- Born: 2 June 1938 (age 88) London, United Kingdom
- Occupation: Television Director / Producer
- Notable work: Coronation Street, Hollyoaks, Family Affairs

= Nicholas Ferguson =

English artist and television director

Nicholas Ferguson (born 2 June 1938) is an English artist and television director.

==Education==
Born in London, Ferguson's artistic career started at the Chelsea College of Art before moving on to University College London's Slade School of Art. At the Slade he studied under William Coldstream, Lucian Freud and Nicholas Georgiadis.

==Television==
During the 1960s, Ferguson worked as an art director for Ready Steady Go!, a popular music show broadcast on ITV made by Associated-Rediffusion. He then directed "Step into Christmas" for Elton John and other music videos including Paul McCartney's "Mull of Kintyre" and David Bowie's "Heroes" in 1977.

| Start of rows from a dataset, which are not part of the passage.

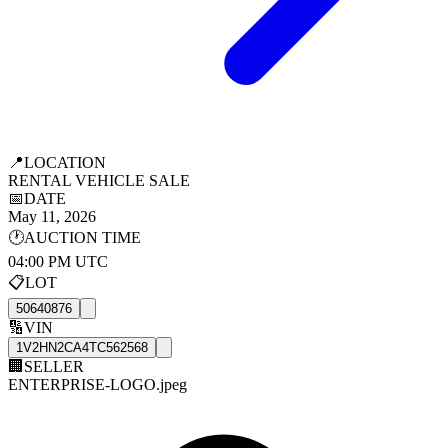
📍
LOCATION
RENTAL VEHICLE SALE
📅
DATE
May 11, 2026
🕐
AUCTION TIME
04:00 PM UTC
📋
LOT
50640876
🔢
VIN
1V2HN2CA4TC562568
🏢
SELLER
ENTERPRISE-LOGO.jpeg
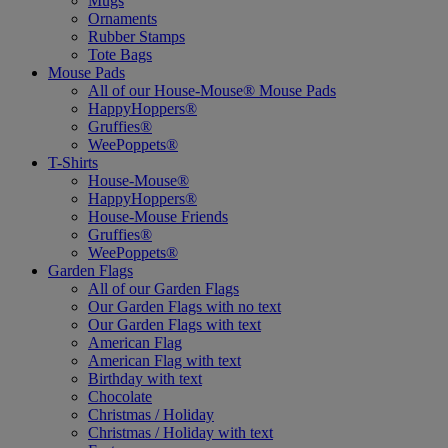
Mugs
Ornaments
Rubber Stamps
Tote Bags
Mouse Pads
All of our House-Mouse® Mouse Pads
HappyHoppers®
Gruffies®
WeePoppets®
T-Shirts
House-Mouse®
HappyHoppers®
House-Mouse Friends
Gruffies®
WeePoppets®
Garden Flags
All of our Garden Flags
Our Garden Flags with no text
Our Garden Flags with text
American Flag
American Flag with text
Birthday with text
Chocolate
Christmas / Holiday
Christmas / Holiday with text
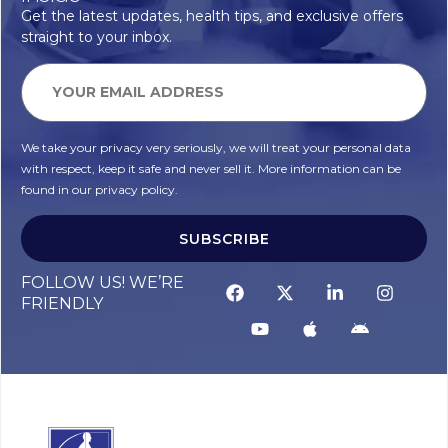
Get the latest updates, health tips, and exclusive offers
straight to your inbox.
We take your privacy very seriously, we will treat your personal data
with respect, keep it safe and never sell it. More information can be
found in our privacy policy.
SUBSCRIBE
FOLLOW US! WE’RE
FRIENDLY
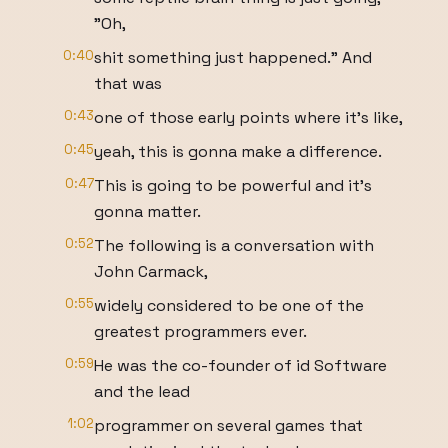
"Oh,
0:40
shit something just happened." And
that was
0:43
one of those early points where it's like,
0:45
yeah, this is gonna make a difference.
0:47
This is going to be powerful and it's
gonna matter.
0:52
The following is a conversation with
John Carmack,
0:55
widely considered to be one of the
greatest programmers ever.
0:59
He was the co-founder of id Software
and the lead
1:02
programmer on several games that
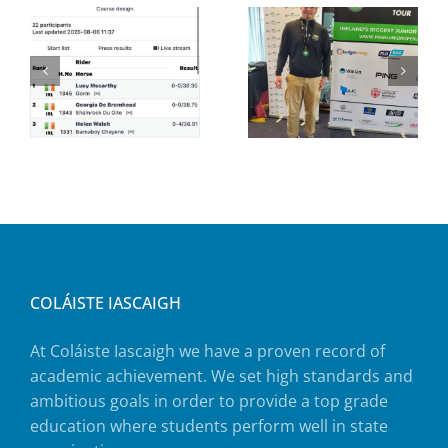
COLÁISTE IASCAIGH
At Coláiste Iascaigh we have a proven record of
academic achievement. We set high standards and
ambitious goals in order to provide a top grade
education where students perform well in state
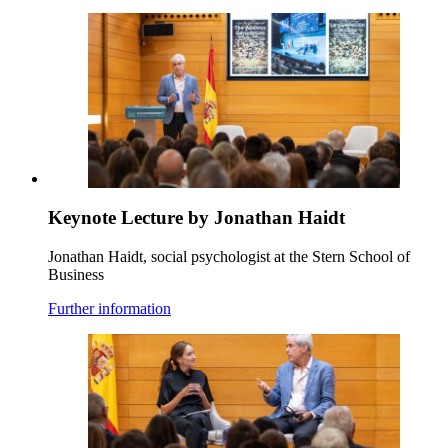
Keynote Lecture by Jonathan Haidt
Jonathan Haidt, social psychologist at the Stern School of
Business
Further information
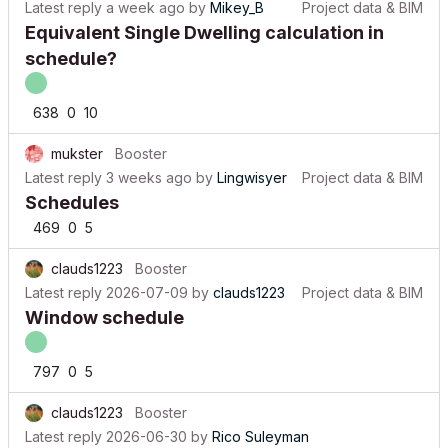
Equivalent Single Dwelling calculation in
schedule?
638
0
10
mukster
Booster
Latest reply
3 weeks ago
by
Lingwisyer
Project data & BIM
Schedules
469
0
5
clauds1223
Booster
Latest reply
2026-07-09
by
clauds1223
Project data & BIM
Window schedule
797
0
5
clauds1223
Booster
Latest reply
2026-06-30
by
Rico Suleyman
Project data & BIM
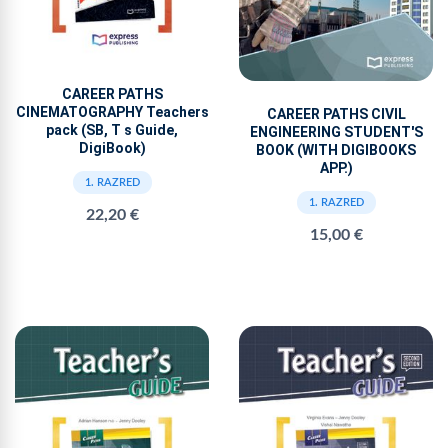
CAREER PATHS
CINEMATOGRAPHY Teachers
CAREER PATHS CIVIL
pack (SB, T s Guide,
ENGINEERING STUDENT'S
DigiBook)
BOOK (WITH DIGIBOOKS
APP.)
1. RAZRED
1. RAZRED
22,20 €
15,00 €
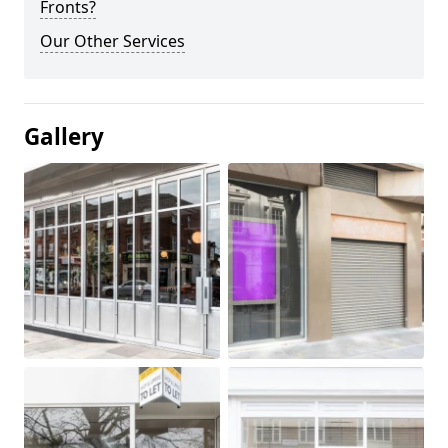
Fronts?
Our Other Services
Gallery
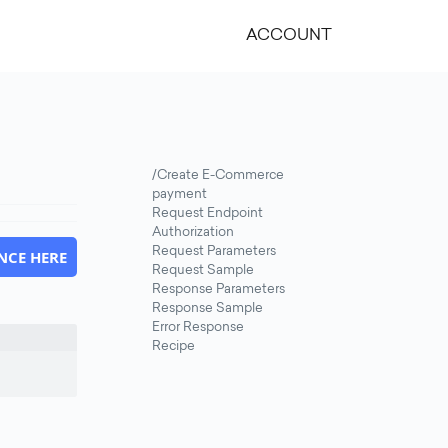
ACCOUNT
/Create E-Commerce
payment
Request Endpoint
Authorization
Request Parameters
NCE HERE
Request Sample
Response Parameters
Response Sample
Error Response
Recipe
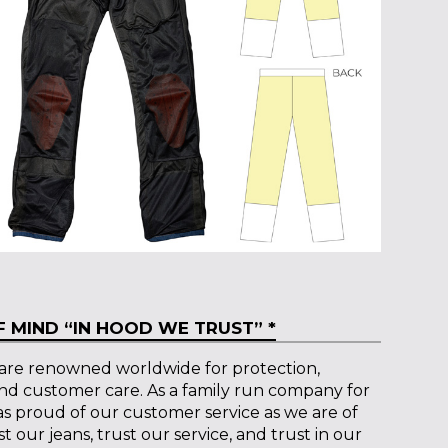
 MIND “IN HOOD WE TRUST” *
are renowned worldwide for protection,
and customer care. As a family run company for
 as proud of our customer service as we are of
 our jeans, trust our service, and trust in our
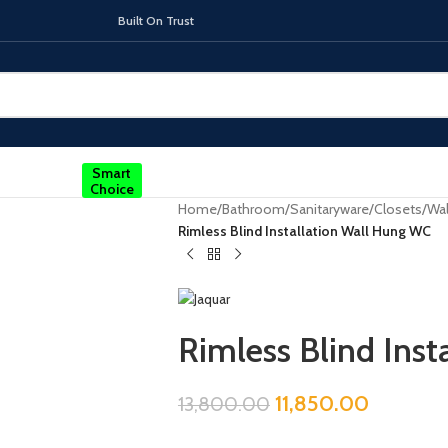
On Trust
Smart
Choice
Home
/
Bathroom
/
Sanitaryware
/
Closets
/
Wal
Rimless Blind Installation Wall Hung WC
TOPS
INDUCTION HOBS
CHIMNEY & 
Rimless Blind Ins
11,850.00
13,800.00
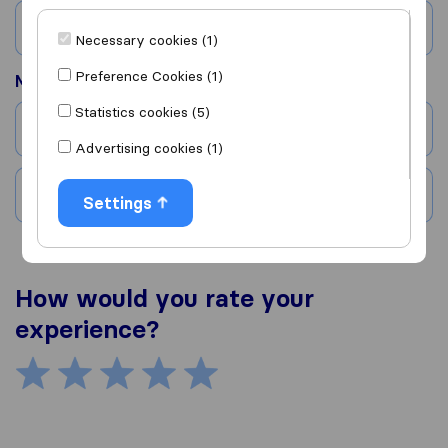
Country
Necessary cookies (1)
Preference Cookies (1)
Moved to
Statistics cookies (5)
City
Advertising cookies (1)
Country
Settings
How would you rate your
experience?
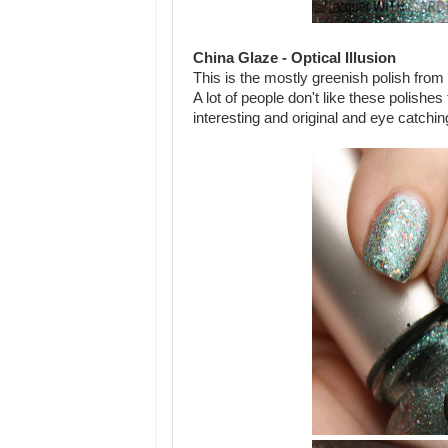
China Glaze - Optical Illusion
This is the mostly greenish polish from 
A lot of people don't like these polishe
interesting and original and eye catchin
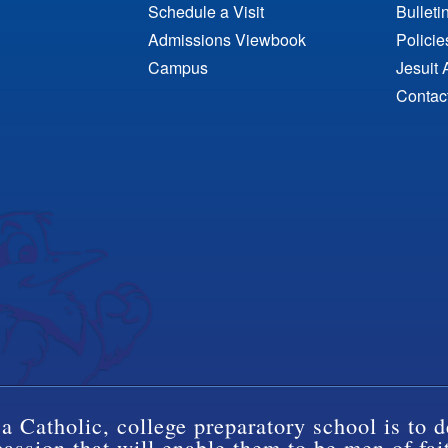
Schedule a Visit
Bulleti
Admissions Viewbook
Polici
Campus
Jesuit 
Contac
a Catholic, college preparatory school is to d
ssion that will enable them to be men of fai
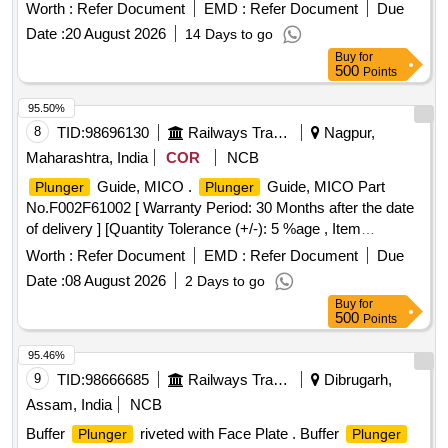
FACE PLATE, FLAT CSK HEAD RIVET , BUFFER
Worth :
Refer Document
EMD :
Refer Document
Due
SPINDLE A ND HEX. NUT M39 x 3 TO DRG.NO.RDSO
Date :
20 August 2026
14 Days to go
SK.98145 ALT.12,ITEMS 3,5,6,7 & 17 AND TO
Buy
for
SPEC.NO.ICF STR NO.ICF/MD/SPEC.252,REV.0 OF AUG
500
Points
13.WITH AMEND MENT NO.4 OF JUNE-2022. [ Warranty
Period: 36 Months after the date of delivery ] ]
95.50%
8
TID:
98696130
Railways Transport Services
Nagpur,
Maharashtra, India
COR
NCB
Guide, MICO .
Guide, MICO Part
Plunger
Plunger
No.F002F61002 [ Warranty Period: 30 Months after the date
of delivery ] [Quantity Tolerance (+/-): 5 %age , Item
Category : Normal , Total PO value variation Permitt ed: Max
Worth :
Refer Document
EMD :
Refer Document
Due
8 lacs ] ]
Date :
08 August 2026
2 Days to go
Buy
for
500
Points
95.46%
9
TID:
98666685
Railways Transport Services
Dibrugarh,
Assam, India
NCB
Buffer
riveted with Face Plate . Buffer
Plunger
Plunger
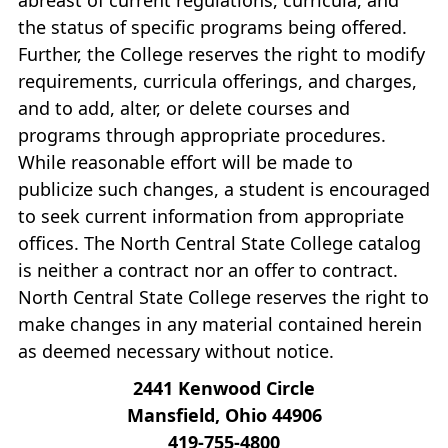
the status of specific programs being offered.
Further, the College reserves the right to modify
requirements, curricula offerings, and charges,
and to add, alter, or delete courses and
programs through appropriate procedures.
While reasonable effort will be made to
publicize such changes, a student is encouraged
to seek current information from appropriate
offices. The North Central State College catalog
is neither a contract nor an offer to contract.
North Central State College reserves the right to
make changes in any material contained herein
as deemed necessary without notice.
2441 Kenwood Circle
Mansfield, Ohio 44906
419‐755‐4800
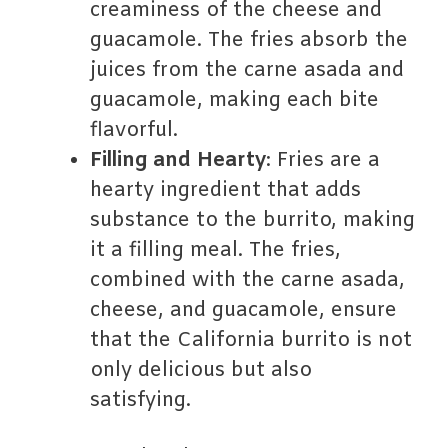
creaminess of the cheese and
guacamole. The fries absorb the
juices from the carne asada and
guacamole, making each bite
flavorful.
Filling and Hearty
: Fries are a
hearty ingredient that adds
substance to the burrito, making
it a filling meal. The fries,
combined with the carne asada,
cheese, and guacamole, ensure
that the California burrito is not
only delicious but also
satisfying.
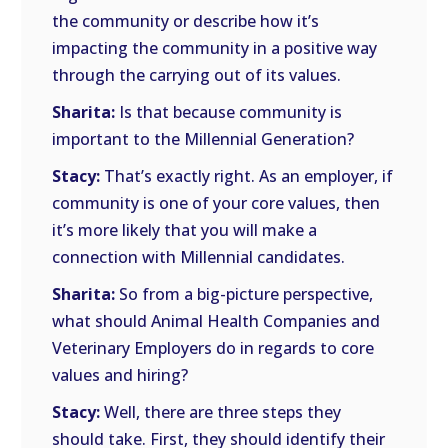
the community or describe how it’s
impacting the community in a positive way
through the carrying out of its values.
Sharita:
Is that because community is
important to the Millennial Generation?
Stacy:
That’s exactly right. As an employer, if
community is one of your core values, then
it’s more likely that you will make a
connection with Millennial candidates.
Sharita:
So from a big-picture perspective,
what should Animal Health Companies and
Veterinary Employers do in regards to core
values and hiring?
Stacy:
Well, there are three steps they
should take. First, they should identify their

He later went on to direct a number of soap operas including Coronation Street, Families, Family Affairs and spin-offs from Hollyoaks, including Hollyoaks Let Loose. He also directed two cult music programmes for Granada Television, Marc! presented by the musician Marc Bolan and So It Goes, fronted by Tony Wilson. He directed multiple episodes of the 1980s series Lady Killers. As a freelance director, Ferguson has worked on many productions within the UK Independent television network.

==Fine art==
As well as a televisionist, Ferguson has maintained his personal passion for creating fine art, particularly abstract painting.